From Ancient Conquest to Modern Irony: When Scripture Is Used Against the Worshippers of Abraham’s God


📜 In the Hebrew Bible, the ancient Israelites are described as a people chosen to worship the God of Abraham, Isaac, and Jacob. Their identity was built around covenant, law, and loyalty to one God. In the biblical story, they were commanded to enter the land of Canaan and remove its inhabitants because those nations were seen as idolaters who practiced corrupt religion and immoral customs.


⚔️ This command appears most strongly in the books of Deuteronomy and Joshua. The Canaanites are presented as nations whose religious practices threatened Israel’s faith. The Israelites were told not merely to live among them, but to destroy their altars, reject their gods, and in some passages, wipe them out completely. This was known as a holy war or a war of total devotion.


🕊️ Whether one reads these passages as literal history, theological memory, or ancient war language, the message is clear: the biblical conquest was framed as a struggle between monotheism and idolatry. The Israelites were not commanded to remove people simply because they were foreign. They were commanded to resist a religious order that the Bible presents as idolatrous and morally corrupt.


🔍 This creates a deep historical irony in the modern Holy Land.


☪️ Today, many Palestinians in the land are Muslims and Christians. They are not idolaters. They worship the God of Abraham. Muslims honor Abraham as a prophet and see themselves as followers of his pure monotheism. Palestinian Christians also worship the God of Abraham through their own religious tradition. In other words, many of the people now facing displacement, occupation, and violence are themselves believers in the Abrahamic God.


🏛️ Yet some modern Israeli political and settler movements use the Bible to justify domination over the same land. They speak of ancient promises, biblical borders, and divine inheritance. Some use this language to defend settlements, expulsions, or the denial of Palestinian national rights.
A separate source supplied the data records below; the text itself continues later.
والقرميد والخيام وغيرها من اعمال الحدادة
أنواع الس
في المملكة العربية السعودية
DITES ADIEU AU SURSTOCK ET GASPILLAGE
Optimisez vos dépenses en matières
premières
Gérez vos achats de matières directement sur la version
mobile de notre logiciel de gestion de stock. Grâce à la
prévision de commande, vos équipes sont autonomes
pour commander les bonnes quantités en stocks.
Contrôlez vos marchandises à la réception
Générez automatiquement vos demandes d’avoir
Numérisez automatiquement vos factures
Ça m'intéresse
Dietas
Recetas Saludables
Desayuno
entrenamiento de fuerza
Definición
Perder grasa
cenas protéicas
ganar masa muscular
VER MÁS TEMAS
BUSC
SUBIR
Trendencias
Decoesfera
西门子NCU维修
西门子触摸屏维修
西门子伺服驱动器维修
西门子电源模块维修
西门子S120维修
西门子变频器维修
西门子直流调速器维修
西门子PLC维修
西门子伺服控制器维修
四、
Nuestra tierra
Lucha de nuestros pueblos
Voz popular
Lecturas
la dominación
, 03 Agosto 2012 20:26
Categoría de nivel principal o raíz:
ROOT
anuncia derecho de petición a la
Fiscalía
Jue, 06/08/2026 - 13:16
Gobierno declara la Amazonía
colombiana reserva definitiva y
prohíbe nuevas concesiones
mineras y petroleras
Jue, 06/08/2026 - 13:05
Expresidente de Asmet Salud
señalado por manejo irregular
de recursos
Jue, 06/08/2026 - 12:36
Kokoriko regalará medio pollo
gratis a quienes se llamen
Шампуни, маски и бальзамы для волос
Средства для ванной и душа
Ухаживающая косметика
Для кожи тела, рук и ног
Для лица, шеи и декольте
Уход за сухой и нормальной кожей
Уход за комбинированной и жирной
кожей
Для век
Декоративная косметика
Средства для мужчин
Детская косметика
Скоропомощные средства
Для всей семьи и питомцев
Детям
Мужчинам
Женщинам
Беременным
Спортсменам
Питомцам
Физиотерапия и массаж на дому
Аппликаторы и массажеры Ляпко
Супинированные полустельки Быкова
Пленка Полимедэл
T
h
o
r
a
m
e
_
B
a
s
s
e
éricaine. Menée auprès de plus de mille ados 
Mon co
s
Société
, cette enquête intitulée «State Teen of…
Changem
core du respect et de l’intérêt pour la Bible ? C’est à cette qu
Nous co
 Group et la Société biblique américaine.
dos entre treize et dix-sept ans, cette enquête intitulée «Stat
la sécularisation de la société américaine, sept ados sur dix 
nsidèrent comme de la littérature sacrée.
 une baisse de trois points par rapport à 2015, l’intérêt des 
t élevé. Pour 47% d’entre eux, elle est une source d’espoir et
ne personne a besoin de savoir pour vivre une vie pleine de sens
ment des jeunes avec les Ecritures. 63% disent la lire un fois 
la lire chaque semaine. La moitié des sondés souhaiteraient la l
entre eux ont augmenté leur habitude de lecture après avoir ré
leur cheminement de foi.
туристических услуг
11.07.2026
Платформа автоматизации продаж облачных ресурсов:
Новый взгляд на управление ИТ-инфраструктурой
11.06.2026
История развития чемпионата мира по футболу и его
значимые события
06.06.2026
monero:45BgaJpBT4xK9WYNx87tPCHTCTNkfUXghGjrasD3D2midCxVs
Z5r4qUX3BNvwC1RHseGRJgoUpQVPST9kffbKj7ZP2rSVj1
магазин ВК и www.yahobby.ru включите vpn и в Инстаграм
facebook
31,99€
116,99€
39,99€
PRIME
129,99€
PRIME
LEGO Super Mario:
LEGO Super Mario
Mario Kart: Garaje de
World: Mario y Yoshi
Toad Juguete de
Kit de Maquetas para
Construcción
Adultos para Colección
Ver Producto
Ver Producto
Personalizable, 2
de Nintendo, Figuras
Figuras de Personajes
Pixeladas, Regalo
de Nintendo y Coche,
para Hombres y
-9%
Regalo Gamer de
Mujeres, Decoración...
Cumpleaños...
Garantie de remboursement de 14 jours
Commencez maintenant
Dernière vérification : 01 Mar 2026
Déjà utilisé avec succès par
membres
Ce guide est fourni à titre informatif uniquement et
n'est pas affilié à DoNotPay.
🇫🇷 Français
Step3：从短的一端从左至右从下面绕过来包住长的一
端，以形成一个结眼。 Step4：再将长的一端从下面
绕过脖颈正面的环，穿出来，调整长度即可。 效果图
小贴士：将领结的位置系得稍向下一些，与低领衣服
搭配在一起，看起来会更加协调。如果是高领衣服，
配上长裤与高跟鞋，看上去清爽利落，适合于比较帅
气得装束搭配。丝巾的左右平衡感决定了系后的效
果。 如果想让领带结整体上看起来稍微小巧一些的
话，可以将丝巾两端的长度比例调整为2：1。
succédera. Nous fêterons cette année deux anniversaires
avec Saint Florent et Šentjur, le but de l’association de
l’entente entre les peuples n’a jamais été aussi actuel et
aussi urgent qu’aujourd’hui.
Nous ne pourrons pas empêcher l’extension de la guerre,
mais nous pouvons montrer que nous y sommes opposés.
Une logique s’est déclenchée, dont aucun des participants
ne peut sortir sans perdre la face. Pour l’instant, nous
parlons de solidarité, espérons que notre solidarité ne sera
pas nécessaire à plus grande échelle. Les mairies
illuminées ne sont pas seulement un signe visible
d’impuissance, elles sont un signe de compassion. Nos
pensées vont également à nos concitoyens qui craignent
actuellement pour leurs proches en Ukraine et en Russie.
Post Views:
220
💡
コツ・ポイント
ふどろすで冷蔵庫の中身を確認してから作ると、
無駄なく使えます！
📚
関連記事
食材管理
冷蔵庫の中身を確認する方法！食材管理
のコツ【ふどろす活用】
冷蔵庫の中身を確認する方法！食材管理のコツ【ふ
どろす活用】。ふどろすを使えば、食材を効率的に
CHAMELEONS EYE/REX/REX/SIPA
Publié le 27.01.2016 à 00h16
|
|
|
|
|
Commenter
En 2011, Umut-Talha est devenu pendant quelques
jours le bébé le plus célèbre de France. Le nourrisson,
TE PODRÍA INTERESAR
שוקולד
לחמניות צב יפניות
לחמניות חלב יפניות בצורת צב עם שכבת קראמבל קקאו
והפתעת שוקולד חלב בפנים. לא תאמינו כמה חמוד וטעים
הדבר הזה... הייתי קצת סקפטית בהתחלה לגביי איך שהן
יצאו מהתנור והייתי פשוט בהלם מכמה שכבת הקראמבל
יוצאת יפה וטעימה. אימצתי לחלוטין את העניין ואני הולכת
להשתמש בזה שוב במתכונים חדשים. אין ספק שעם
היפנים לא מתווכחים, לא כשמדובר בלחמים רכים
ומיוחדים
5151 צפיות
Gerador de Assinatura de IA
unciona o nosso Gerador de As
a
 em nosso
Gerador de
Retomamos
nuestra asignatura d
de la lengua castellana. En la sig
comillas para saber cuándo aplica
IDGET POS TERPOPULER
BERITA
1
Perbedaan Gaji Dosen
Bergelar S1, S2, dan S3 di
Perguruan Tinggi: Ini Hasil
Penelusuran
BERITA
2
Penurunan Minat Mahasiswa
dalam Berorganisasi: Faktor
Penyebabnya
⚖️ The irony is sharp: in the ancient biblical story, the Israelites were commanded to remove idolaters from the land. In the modern political story, biblical language is sometimes used against Palestinians who are not idolaters at all, but worshippers of the God of Abraham.


📌 There is another irony. Modern Zionism began largely as a secular nationalist project, rather than a religious movement. Many of its early leaders were atheists and secular nationalists. Even today, a large number of Israeli Jews identify as secular or non-observant, while some also identify as atheist or do not believe in God in a traditional religious sense. Yet biblical claims are still used in political arguments over land, sovereignty, and settlement.


🕍 This does not mean all Jews support such policies. Many Jews, including religious Jews, reject occupation, racism, and violence against Palestinians. Many see the prophetic message of the Bible as a call to justice, humility, and protection of the stranger.


⚠️ The problem is not Judaism itself, but political Zionism when it uses scripture selectively to sanctify power, land control, and the denial of Palestinian rights.


🔥 When ancient scripture is used without moral reflection, it can become dangerous. A text that once condemned idolatry can be turned into a weapon against fellow worshippers of God. A story about covenant can be reduced to a claim of ethnic supremacy. A sacred land can become a battlefield of domination rather than a place of justice.


🌿 The deeper question is not only who has ancient roots in the land. The deeper question is whether people who claim Abraham’s inheritance are living by Abraham’s faith: justice, mercy, hospitality, and submission to the One God.


🏞️ If the Holy Land is truly holy, then holiness cannot be measured only by borders, flags, or ancient conquest stories. It must also be measured by how the weak, the displaced, and the oppressed are treated.


💔 The tragedy of the modern Holy Land is that the language of God is sometimes used to deny the rights of people who worship God. That is not the spirit of Abraham. It is the corruption of his legacy.